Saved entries

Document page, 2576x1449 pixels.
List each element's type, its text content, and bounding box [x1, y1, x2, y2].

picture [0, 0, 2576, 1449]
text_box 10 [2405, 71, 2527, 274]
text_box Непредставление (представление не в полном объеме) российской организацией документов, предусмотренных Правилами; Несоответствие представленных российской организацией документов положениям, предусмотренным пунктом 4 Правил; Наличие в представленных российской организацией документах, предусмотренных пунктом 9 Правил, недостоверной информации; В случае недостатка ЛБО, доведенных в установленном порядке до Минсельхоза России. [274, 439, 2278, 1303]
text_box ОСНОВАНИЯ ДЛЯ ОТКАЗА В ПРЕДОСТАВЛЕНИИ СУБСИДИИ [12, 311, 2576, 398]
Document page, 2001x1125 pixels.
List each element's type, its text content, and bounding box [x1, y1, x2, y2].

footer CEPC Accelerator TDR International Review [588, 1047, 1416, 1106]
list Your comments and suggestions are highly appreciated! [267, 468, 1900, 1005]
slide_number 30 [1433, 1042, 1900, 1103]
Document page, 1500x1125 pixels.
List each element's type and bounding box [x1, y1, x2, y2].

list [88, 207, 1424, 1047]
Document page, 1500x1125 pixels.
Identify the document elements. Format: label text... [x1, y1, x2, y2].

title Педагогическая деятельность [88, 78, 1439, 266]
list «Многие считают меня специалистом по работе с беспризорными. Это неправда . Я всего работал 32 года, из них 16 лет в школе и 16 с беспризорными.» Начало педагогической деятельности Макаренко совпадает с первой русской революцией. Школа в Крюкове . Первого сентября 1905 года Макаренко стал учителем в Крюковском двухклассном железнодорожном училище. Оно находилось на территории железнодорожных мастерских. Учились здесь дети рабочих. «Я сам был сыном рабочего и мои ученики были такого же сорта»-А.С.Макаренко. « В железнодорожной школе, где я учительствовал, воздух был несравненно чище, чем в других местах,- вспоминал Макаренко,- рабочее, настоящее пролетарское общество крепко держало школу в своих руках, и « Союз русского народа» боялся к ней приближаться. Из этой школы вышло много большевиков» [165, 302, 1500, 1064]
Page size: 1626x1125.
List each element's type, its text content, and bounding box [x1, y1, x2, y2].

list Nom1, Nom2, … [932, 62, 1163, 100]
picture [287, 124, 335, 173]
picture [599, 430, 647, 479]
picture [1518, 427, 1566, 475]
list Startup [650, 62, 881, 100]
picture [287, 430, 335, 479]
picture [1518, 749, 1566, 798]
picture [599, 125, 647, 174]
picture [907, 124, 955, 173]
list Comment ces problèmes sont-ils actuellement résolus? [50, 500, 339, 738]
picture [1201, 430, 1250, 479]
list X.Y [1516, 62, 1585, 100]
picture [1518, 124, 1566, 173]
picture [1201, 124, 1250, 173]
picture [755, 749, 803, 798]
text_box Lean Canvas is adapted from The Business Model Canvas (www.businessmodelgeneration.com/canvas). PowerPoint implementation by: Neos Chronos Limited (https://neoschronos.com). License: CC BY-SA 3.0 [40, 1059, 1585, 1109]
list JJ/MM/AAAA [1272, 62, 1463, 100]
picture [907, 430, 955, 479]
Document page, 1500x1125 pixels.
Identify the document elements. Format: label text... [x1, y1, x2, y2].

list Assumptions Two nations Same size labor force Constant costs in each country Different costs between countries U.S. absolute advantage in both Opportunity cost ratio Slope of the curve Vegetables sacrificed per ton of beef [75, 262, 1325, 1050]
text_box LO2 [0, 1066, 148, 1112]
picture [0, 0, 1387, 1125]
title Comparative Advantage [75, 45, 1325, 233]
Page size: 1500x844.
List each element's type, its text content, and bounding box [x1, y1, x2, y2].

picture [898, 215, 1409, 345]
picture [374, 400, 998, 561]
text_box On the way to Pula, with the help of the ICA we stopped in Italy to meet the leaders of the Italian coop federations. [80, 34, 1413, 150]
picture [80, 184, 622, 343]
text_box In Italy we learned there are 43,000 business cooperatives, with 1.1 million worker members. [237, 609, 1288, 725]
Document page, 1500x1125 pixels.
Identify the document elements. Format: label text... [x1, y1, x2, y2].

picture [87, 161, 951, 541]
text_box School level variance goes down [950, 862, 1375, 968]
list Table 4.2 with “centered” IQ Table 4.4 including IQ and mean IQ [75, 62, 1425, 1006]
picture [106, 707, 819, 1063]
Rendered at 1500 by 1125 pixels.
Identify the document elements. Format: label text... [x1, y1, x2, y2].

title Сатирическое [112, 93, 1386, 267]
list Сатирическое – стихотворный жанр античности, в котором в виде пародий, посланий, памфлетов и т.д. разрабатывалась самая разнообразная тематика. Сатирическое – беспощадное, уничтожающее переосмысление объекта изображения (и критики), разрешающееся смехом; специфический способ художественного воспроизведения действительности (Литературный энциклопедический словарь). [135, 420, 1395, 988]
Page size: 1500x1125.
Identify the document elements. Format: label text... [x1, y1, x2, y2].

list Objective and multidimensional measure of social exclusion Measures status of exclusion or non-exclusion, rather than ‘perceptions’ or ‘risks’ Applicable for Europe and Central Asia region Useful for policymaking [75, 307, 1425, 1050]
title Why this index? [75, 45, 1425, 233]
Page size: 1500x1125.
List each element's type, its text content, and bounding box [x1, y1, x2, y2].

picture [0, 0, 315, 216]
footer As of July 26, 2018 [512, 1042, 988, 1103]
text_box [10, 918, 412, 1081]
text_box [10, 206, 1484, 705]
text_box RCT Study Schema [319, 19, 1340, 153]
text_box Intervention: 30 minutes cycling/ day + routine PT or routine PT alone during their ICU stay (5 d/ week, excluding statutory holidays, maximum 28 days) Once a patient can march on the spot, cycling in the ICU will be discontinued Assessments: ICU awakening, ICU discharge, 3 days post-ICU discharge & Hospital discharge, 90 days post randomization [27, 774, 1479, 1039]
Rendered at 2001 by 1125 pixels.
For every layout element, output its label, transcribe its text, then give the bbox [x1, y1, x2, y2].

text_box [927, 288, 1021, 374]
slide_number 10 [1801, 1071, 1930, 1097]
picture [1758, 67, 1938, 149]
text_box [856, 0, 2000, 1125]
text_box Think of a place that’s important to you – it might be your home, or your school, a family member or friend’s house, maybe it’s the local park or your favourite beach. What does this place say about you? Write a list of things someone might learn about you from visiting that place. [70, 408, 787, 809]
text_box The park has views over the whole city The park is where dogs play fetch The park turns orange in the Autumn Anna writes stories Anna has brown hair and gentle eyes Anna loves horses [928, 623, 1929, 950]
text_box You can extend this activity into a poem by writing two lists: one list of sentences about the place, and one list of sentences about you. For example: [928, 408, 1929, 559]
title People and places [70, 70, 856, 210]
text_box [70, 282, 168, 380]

■ **Problem to solve**
Word for word, repeat every entry listed above.

■ **Result of this task**
Document page, 2576x1449 pixels.
List each element's type, its text content, and bounding box [x1, y1, x2, y2].

picture [0, 0, 2576, 1449]
text_box 10 [2405, 71, 2527, 274]
text_box Непредставление (представление не в полном объеме) российской организацией документов, предусмотренных Правилами; Несоответствие представленных российской организацией документов положениям, предусмотренным пунктом 4 Правил; Наличие в представленных российской организацией документах, предусмотренных пунктом 9 Правил, недостоверной информации; В случае недостатка ЛБО, доведенных в установленном порядке до Минсельхоза России. [274, 439, 2278, 1303]
text_box ОСНОВАНИЯ ДЛЯ ОТКАЗА В ПРЕДОСТАВЛЕНИИ СУБСИДИИ [12, 311, 2576, 398]
Document page, 2001x1125 pixels.
List each element's type, its text content, and bounding box [x1, y1, x2, y2].

footer CEPC Accelerator TDR International Review [588, 1047, 1416, 1106]
list Your comments and suggestions are highly appreciated! [267, 468, 1900, 1005]
slide_number 30 [1433, 1042, 1900, 1103]
Document page, 1500x1125 pixels.
List each element's type and bounding box [x1, y1, x2, y2].

list [88, 207, 1424, 1047]
Document page, 1500x1125 pixels.
Identify the document elements. Format: label text... [x1, y1, x2, y2].

title Педагогическая деятельность [88, 78, 1439, 266]
list «Многие считают меня специалистом по работе с беспризорными. Это неправда . Я всего работал 32 года, из них 16 лет в школе и 16 с беспризорными.» Начало педагогической деятельности Макаренко совпадает с первой русской революцией. Школа в Крюкове . Первого сентября 1905 года Макаренко стал учителем в Крюковском двухклассном железнодорожном училище. Оно находилось на территории железнодорожных мастерских. Учились здесь дети рабочих. «Я сам был сыном рабочего и мои ученики были такого же сорта»-А.С.Макаренко. « В железнодорожной школе, где я учительствовал, воздух был несравненно чище, чем в других местах,- вспоминал Макаренко,- рабочее, настоящее пролетарское общество крепко держало школу в своих руках, и « Союз русского народа» боялся к ней приближаться. Из этой школы вышло много большевиков» [165, 302, 1500, 1064]
Page size: 1626x1125.
List each element's type, its text content, and bounding box [x1, y1, x2, y2].

list Nom1, Nom2, … [932, 62, 1163, 100]
picture [287, 124, 335, 173]
picture [599, 430, 647, 479]
picture [1518, 427, 1566, 475]
list Startup [650, 62, 881, 100]
picture [287, 430, 335, 479]
picture [1518, 749, 1566, 798]
picture [599, 125, 647, 174]
picture [907, 124, 955, 173]
list Comment ces problèmes sont-ils actuellement résolus? [50, 500, 339, 738]
picture [1201, 430, 1250, 479]
list X.Y [1516, 62, 1585, 100]
picture [1518, 124, 1566, 173]
picture [1201, 124, 1250, 173]
picture [755, 749, 803, 798]
text_box Lean Canvas is adapted from The Business Model Canvas (www.businessmodelgeneration.com/canvas). PowerPoint implementation by: Neos Chronos Limited (https://neoschronos.com). License: CC BY-SA 3.0 [40, 1059, 1585, 1109]
list JJ/MM/AAAA [1272, 62, 1463, 100]
picture [907, 430, 955, 479]
Document page, 1500x1125 pixels.
Identify the document elements. Format: label text... [x1, y1, x2, y2].

list Assumptions Two nations Same size labor force Constant costs in each country Different costs between countries U.S. absolute advantage in both Opportunity cost ratio Slope of the curve Vegetables sacrificed per ton of beef [75, 262, 1325, 1050]
text_box LO2 [0, 1066, 148, 1112]
picture [0, 0, 1387, 1125]
title Comparative Advantage [75, 45, 1325, 233]
Page size: 1500x844.
List each element's type, its text content, and bounding box [x1, y1, x2, y2].

picture [898, 215, 1409, 345]
picture [374, 400, 998, 561]
text_box On the way to Pula, with the help of the ICA we stopped in Italy to meet the leaders of the Italian coop federations. [80, 34, 1413, 150]
picture [80, 184, 622, 343]
text_box In Italy we learned there are 43,000 business cooperatives, with 1.1 million worker members. [237, 609, 1288, 725]
Document page, 1500x1125 pixels.
Identify the document elements. Format: label text... [x1, y1, x2, y2].

picture [87, 161, 951, 541]
text_box School level variance goes down [950, 862, 1375, 968]
list Table 4.2 with “centered” IQ Table 4.4 including IQ and mean IQ [75, 62, 1425, 1006]
picture [106, 707, 819, 1063]
Rendered at 1500 by 1125 pixels.
Identify the document elements. Format: label text... [x1, y1, x2, y2].

title Сатирическое [112, 93, 1386, 267]
list Сатирическое – стихотворный жанр античности, в котором в виде пародий, посланий, памфлетов и т.д. разрабатывалась самая разнообразная тематика. Сатирическое – беспощадное, уничтожающее переосмысление объекта изображения (и критики), разрешающееся смехом; специфический способ художественного воспроизведения действительности (Литературный энциклопедический словарь). [135, 420, 1395, 988]
Page size: 1500x1125.
Identify the document elements. Format: label text... [x1, y1, x2, y2].

list Objective and multidimensional measure of social exclusion Measures status of exclusion or non-exclusion, rather than ‘perceptions’ or ‘risks’ Applicable for Europe and Central Asia region Useful for policymaking [75, 307, 1425, 1050]
title Why this index? [75, 45, 1425, 233]
Page size: 1500x1125.
List each element's type, its text content, and bounding box [x1, y1, x2, y2].

picture [0, 0, 315, 216]
footer As of July 26, 2018 [512, 1042, 988, 1103]
text_box [10, 918, 412, 1081]
text_box [10, 206, 1484, 705]
text_box RCT Study Schema [319, 19, 1340, 153]
text_box Intervention: 30 minutes cycling/ day + routine PT or routine PT alone during their ICU stay (5 d/ week, excluding statutory holidays, maximum 28 days) Once a patient can march on the spot, cycling in the ICU will be discontinued Assessments: ICU awakening, ICU discharge, 3 days post-ICU discharge & Hospital discharge, 90 days post randomization [27, 774, 1479, 1039]
Rendered at 2001 by 1125 pixels.
For every layout element, output its label, transcribe its text, then give the bbox [x1, y1, x2, y2].

text_box [927, 288, 1021, 374]
slide_number 10 [1801, 1071, 1930, 1097]
picture [1758, 67, 1938, 149]
text_box [856, 0, 2000, 1125]
text_box Think of a place that’s important to you – it might be your home, or your school, a family member or friend’s house, maybe it’s the local park or your favourite beach. What does this place say about you? Write a list of things someone might learn about you from visiting that place. [70, 408, 787, 809]
text_box The park has views over the whole city The park is where dogs play fetch The park turns orange in the Autumn Anna writes stories Anna has brown hair and gentle eyes Anna loves horses [928, 623, 1929, 950]
text_box You can extend this activity into a poem by writing two lists: one list of sentences about the place, and one list of sentences about you. For example: [928, 408, 1929, 559]
title People and places [70, 70, 856, 210]
text_box [70, 282, 168, 380]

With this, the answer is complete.